Frequently Asked Questions
What is the maximum money transfer limit from India to the USA per year?
Resident Indians can remit up to USD 250,000 per financial year (April–March) to the USA and other countries under the LRS. This is a per-person annual limit; married couples can each send up to USD 250,000 separately. Amounts above this require RBI approval.
What is the LRS in India?
The Liberalized Remittance Scheme (LRS) is an RBI framework that permits resident individuals (not companies) to freely remit foreign exchange up to USD 250,000 per financial year for permitted current and capital account purposes. All LRS transfers must go through an RBI-authorized dealer bank.
Does the LRS limit apply to NRIs?
No. LRS applies only to resident Indians. NRIs are governed by different FEMA provisions and can repatriate funds from their NRO accounts up to USD 1 million per year (with tax clearance) and freely from their NRE accounts, without the USD 250,000 LRS cap.
What is TCS on LRS remittances and do I have to pay it?
TCS (Tax Collected at Source) is collected by the authorized dealer bank on LRS remittances above INR 7 lakh per year. The standard rate (for gifts, investments, maintenance) is 20% above the INR 7 lakh threshold. TCS is an advance tax, not an additional cost — it is adjustable against your final Indian tax liability or refundable.
Can I send money from India to the USA to my son or daughter who is an Indian student?
Yes, education abroad is a specifically permitted LRS purpose. The TCS rate on education remittances funded by educational loans is 0.5% above INR 7 lakh; without an educational loan, it is 5% above INR 7 lakh. The remittance must be through an authorized dealer bank with proper Form A2 documentation.
Can I invest in US stocks from India using LRS?
Yes.
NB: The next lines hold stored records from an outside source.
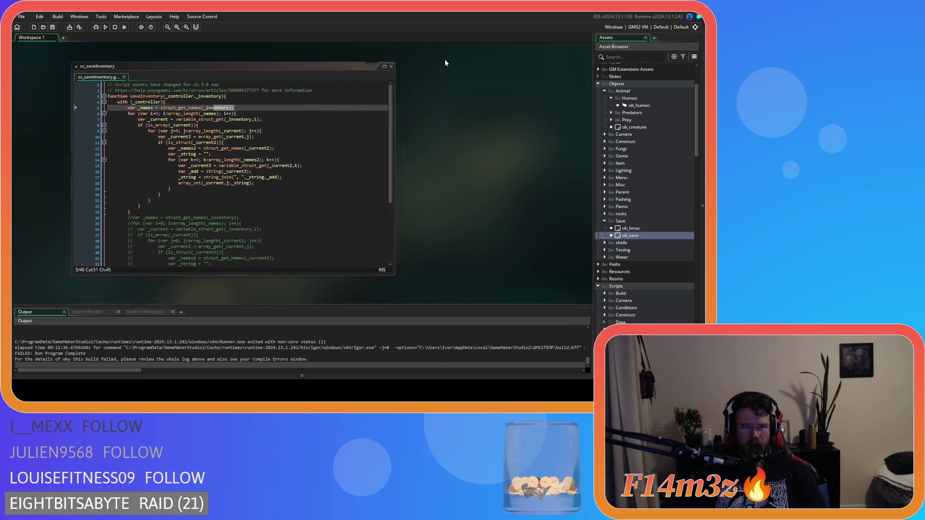
left_click(324, 162)
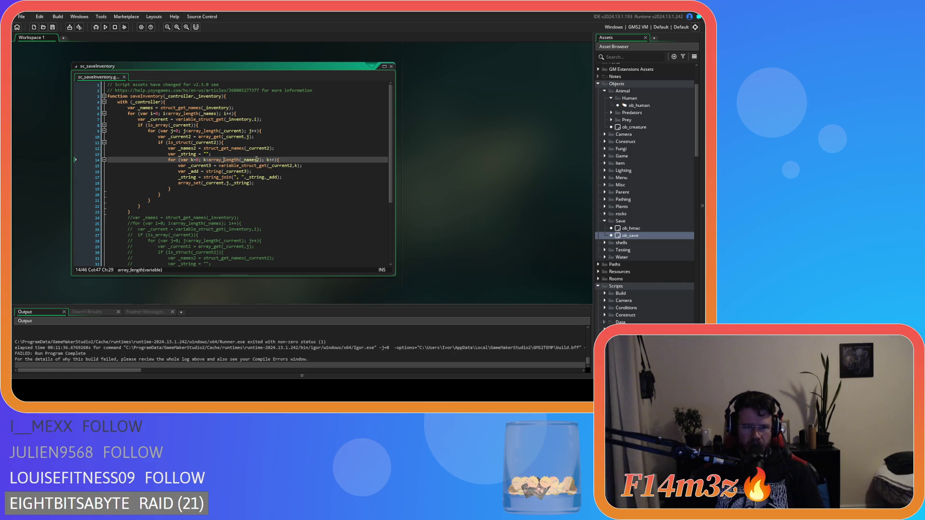
left_click(294, 177)
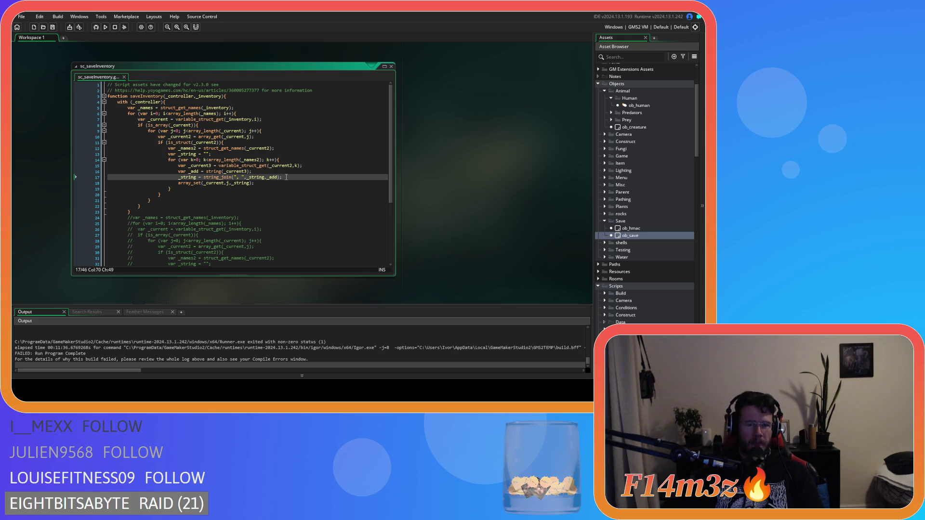
key("Return")
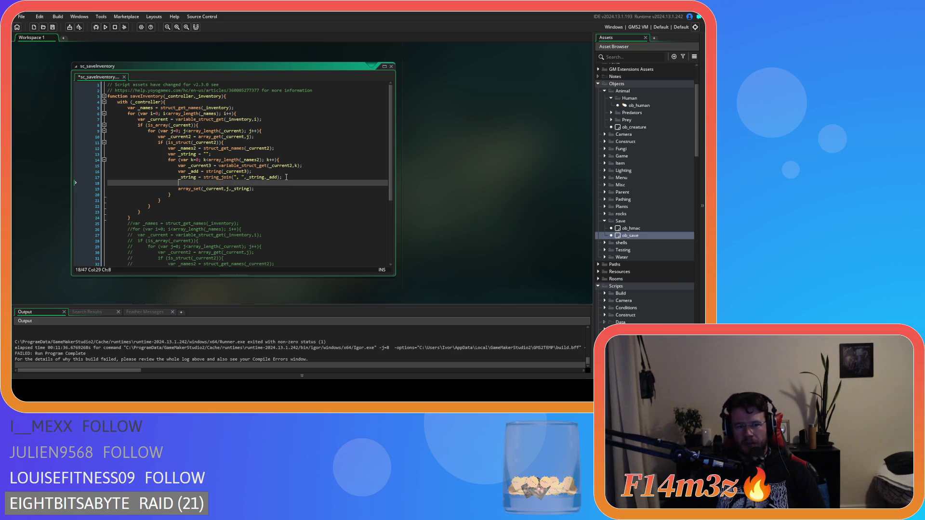
Add show_message(_string); on the new line and save the script.
type("show_mess")
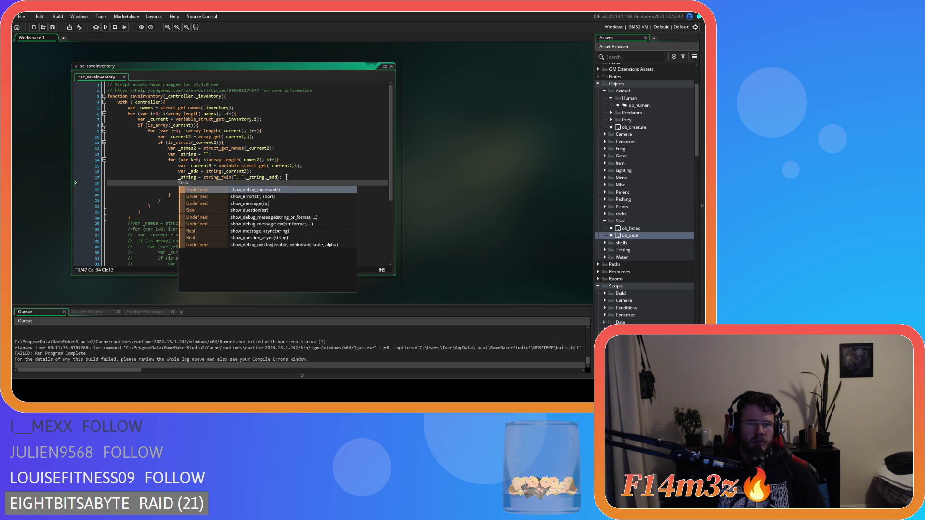
key("Return")
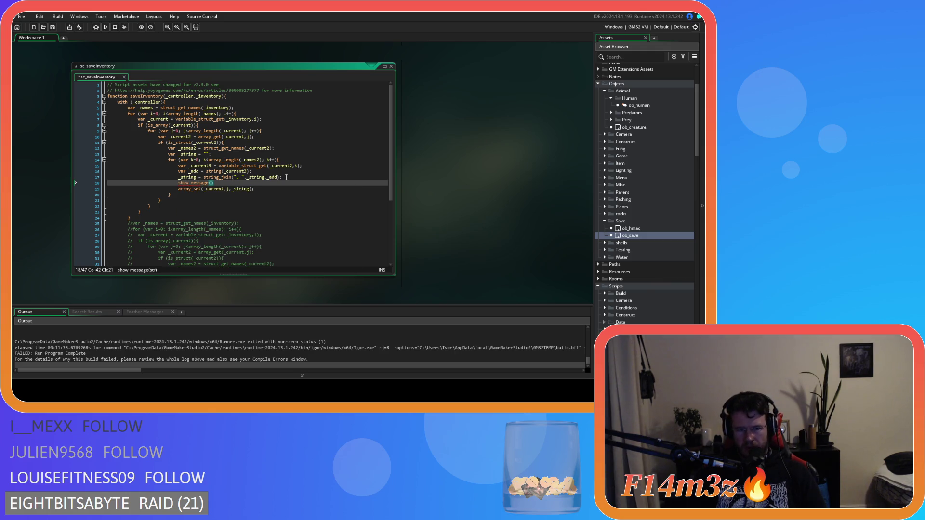
type("_string)")
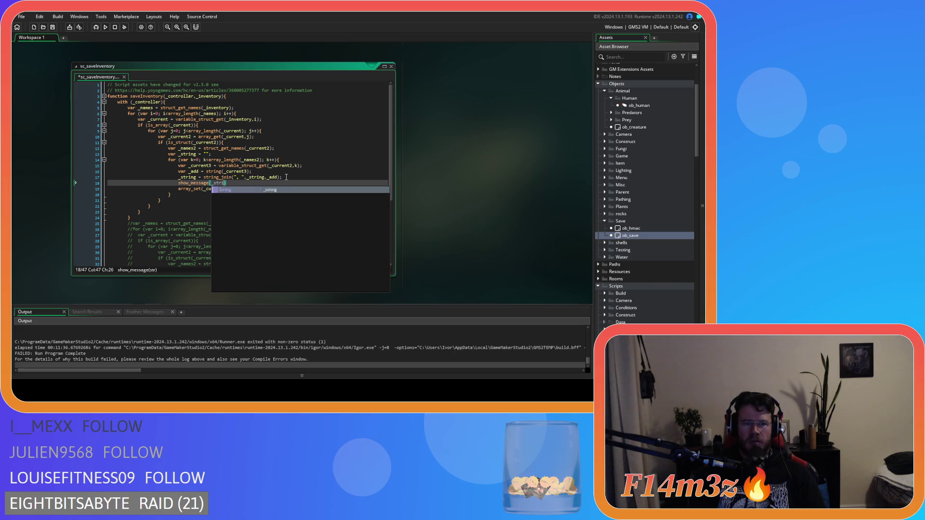
type(";")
Investment in foreign equities, mutual funds, ETFs, and other financial instruments abroad is a permitted LRS purpose. The standard TCS rate (20% above INR 7 lakh per year for amounts not covered by the lower rate categories) applies. Several Indian brokerage platforms offer facilitated US stock investment programs utilizing LRS.
How does the bank know if I have already used part of my LRS limit?
The bank through which you initiate the LRS transfer checks against its records and your self-declaration of LRS utilization in the current financial year. All authorized dealer banks report LRS transactions to the RBI, which maintains a consolidated database. Banks are responsible for ensuring the annual limit is not exceeded.